**Try it:**
Output exactly the lines from the line that has "left shoulder: (212, 52)" through the last line of the data below, with no pictures.

**Limb landmark coordinates:**
◇ ◇ ◇

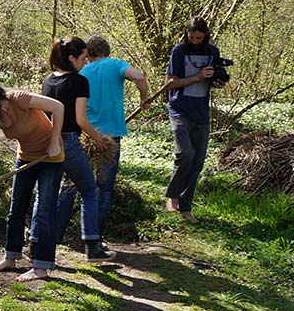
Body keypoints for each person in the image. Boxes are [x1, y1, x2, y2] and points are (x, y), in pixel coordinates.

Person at [0, 75, 65, 281]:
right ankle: (11, 257)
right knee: (15, 209)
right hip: (26, 159)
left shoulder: (18, 98)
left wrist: (55, 141)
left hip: (50, 157)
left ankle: (41, 266)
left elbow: (58, 107)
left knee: (45, 210)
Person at [32, 37, 116, 261]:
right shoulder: (78, 82)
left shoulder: (48, 81)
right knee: (89, 190)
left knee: (44, 193)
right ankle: (93, 245)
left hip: (48, 142)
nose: (85, 63)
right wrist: (97, 139)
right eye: (83, 58)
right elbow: (81, 119)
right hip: (68, 142)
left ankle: (36, 239)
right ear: (71, 58)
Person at [78, 35, 150, 241]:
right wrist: (144, 98)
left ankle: (77, 232)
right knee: (104, 187)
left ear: (88, 54)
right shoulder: (116, 65)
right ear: (106, 52)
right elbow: (140, 77)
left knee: (80, 185)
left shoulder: (82, 70)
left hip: (86, 132)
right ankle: (95, 237)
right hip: (111, 136)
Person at [164, 16, 225, 223]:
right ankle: (172, 196)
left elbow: (216, 77)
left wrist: (216, 81)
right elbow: (170, 83)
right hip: (179, 110)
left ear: (206, 35)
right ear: (186, 34)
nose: (195, 40)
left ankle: (186, 206)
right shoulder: (179, 51)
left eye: (199, 37)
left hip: (201, 113)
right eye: (192, 36)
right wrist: (197, 77)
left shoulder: (212, 52)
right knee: (185, 154)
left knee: (198, 161)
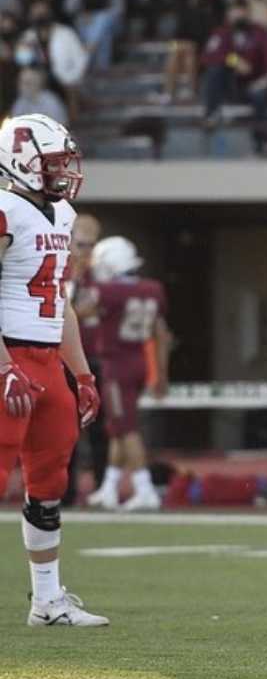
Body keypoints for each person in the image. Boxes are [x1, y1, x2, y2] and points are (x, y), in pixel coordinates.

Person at [0, 114, 105, 626]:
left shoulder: (61, 214)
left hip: (44, 361)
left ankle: (47, 601)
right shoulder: (3, 209)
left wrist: (81, 375)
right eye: (53, 163)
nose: (62, 172)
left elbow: (59, 302)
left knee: (49, 482)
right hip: (9, 358)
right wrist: (3, 367)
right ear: (20, 160)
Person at [82, 237, 170, 512]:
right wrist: (162, 374)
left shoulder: (107, 291)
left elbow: (78, 312)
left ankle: (145, 490)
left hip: (116, 364)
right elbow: (161, 334)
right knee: (118, 428)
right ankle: (109, 488)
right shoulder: (152, 289)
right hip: (139, 362)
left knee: (127, 428)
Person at [64, 215, 107, 507]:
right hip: (66, 361)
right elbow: (68, 313)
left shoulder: (101, 273)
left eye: (91, 245)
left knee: (101, 429)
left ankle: (102, 488)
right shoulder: (63, 272)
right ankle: (64, 491)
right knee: (67, 428)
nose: (86, 251)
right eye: (81, 244)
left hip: (96, 358)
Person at [200, 0, 267, 153]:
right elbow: (209, 56)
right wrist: (234, 60)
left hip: (254, 83)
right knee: (214, 71)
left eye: (242, 11)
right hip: (230, 85)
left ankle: (262, 140)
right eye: (235, 11)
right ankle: (211, 115)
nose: (238, 15)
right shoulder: (221, 33)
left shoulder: (260, 33)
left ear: (247, 13)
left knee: (260, 96)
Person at [19, 0, 88, 118]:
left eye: (42, 13)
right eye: (36, 14)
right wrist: (27, 48)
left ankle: (69, 125)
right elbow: (21, 59)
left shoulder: (65, 33)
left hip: (64, 76)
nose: (40, 16)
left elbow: (80, 58)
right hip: (39, 78)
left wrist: (73, 77)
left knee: (70, 91)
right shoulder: (28, 36)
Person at [164, 0, 224, 103]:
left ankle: (191, 90)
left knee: (189, 50)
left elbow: (216, 19)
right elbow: (180, 24)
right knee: (173, 50)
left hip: (206, 37)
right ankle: (169, 92)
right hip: (182, 37)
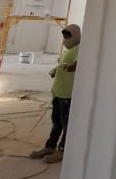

◇ ◇ ◇

**Problem solution:**
left shoulder: (212, 52)
right knee: (185, 154)
left knee: (198, 161)
Body keypoints for each person in the image. Boxes are [x1, y1, x2, y2] and points are (x, y), in pixel coordinates.

Person at [0, 114, 105, 626]:
left shoulder: (61, 214)
left hip: (44, 361)
left ankle: (47, 601)
right shoulder: (3, 209)
left wrist: (81, 375)
right eye: (53, 163)
nose: (62, 172)
left elbow: (59, 302)
left knee: (49, 482)
right hip: (9, 358)
right wrist: (3, 367)
right ear: (20, 160)
Person at [82, 237, 170, 512]:
right wrist: (162, 374)
left shoulder: (107, 291)
left elbow: (78, 312)
left ankle: (145, 490)
left hip: (116, 364)
right elbow: (161, 334)
right knee: (118, 428)
right ankle: (109, 488)
right shoulder: (152, 289)
right hip: (139, 362)
left knee: (127, 428)
Person at [64, 215, 107, 507]:
right hip: (66, 361)
right elbow: (68, 313)
left shoulder: (101, 273)
left eye: (91, 245)
left knee: (101, 429)
left ankle: (102, 488)
right shoulder: (63, 272)
right ankle: (64, 491)
right knee: (67, 428)
nose: (86, 251)
right eye: (81, 244)
left hip: (96, 358)
Person at [200, 0, 267, 153]:
right elbow: (209, 56)
right wrist: (234, 60)
left hip: (254, 83)
right knee: (214, 71)
left eye: (242, 11)
right hip: (230, 85)
left ankle: (262, 140)
right eye: (235, 11)
right ankle: (211, 115)
nose: (238, 15)
right shoulder: (221, 33)
left shoulder: (260, 33)
left ear: (247, 13)
left knee: (260, 96)
Person at [19, 0, 88, 118]:
left eye: (42, 13)
right eye: (36, 14)
right wrist: (27, 48)
left ankle: (69, 125)
right elbow: (21, 59)
left shoulder: (65, 33)
left hip: (64, 76)
nose: (40, 16)
left elbow: (80, 58)
right hip: (39, 78)
left wrist: (73, 77)
left knee: (70, 91)
right shoulder: (28, 36)
Person at [164, 0, 224, 103]:
left ankle: (191, 90)
left knee: (189, 50)
left elbow: (216, 19)
right elbow: (180, 24)
right knee: (173, 50)
left hip: (206, 37)
right ankle: (169, 92)
right hip: (182, 37)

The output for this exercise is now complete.